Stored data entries

────────────────

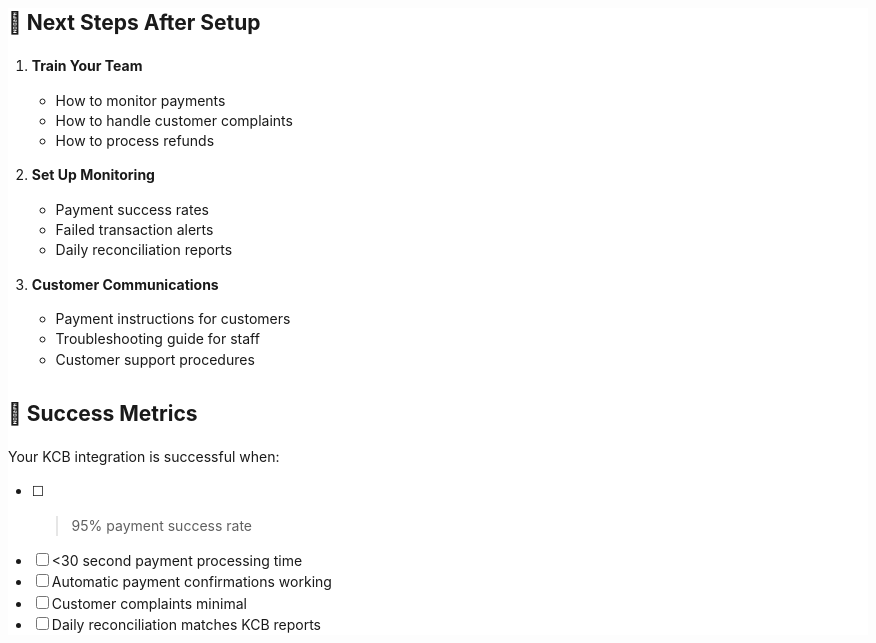 ## 📝 Next Steps After Setup

1. **Train Your Team**
   - How to monitor payments
   - How to handle customer complaints
   - How to process refunds

2. **Set Up Monitoring**
   - Payment success rates
   - Failed transaction alerts
   - Daily reconciliation reports

3. **Customer Communications**
   - Payment instructions for customers
   - Troubleshooting guide for staff
   - Customer support procedures

## 🎉 Success Metrics

Your KCB integration is successful when:
- [ ] >95% payment success rate
- [ ] <30 second payment processing time
- [ ] Automatic payment confirmations working
- [ ] Customer complaints minimal
- [ ] Daily reconciliation matches KCB reports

────────────────

Can you recast every line of the listing above as a numbered list, skipping the blank lines and leaving the pictures out of your answer?

1.  ## 📝 Next Steps After Setup
2. 1. **Train Your Team**
3.    - How to monitor payments
4.    - How to handle customer complaints
5.    - How to process refunds
6. 2. **Set Up Monitoring**
7.    - Payment success rates
8.    - Failed transaction alerts
9.    - Daily reconciliation reports
10. 3. **Customer Communications**
11.    - Payment instructions for customers
12.    - Troubleshooting guide for staff
13.    - Customer support procedures
14. ## 🎉 Success Metrics
15. Your KCB integration is successful when:
16. - [ ] >95% payment success rate
17. - [ ] <30 second payment processing time
18. - [ ] Automatic payment confirmations working
19. - [ ] Customer complaints minimal
20. - [ ] Daily reconciliation matches KCB reports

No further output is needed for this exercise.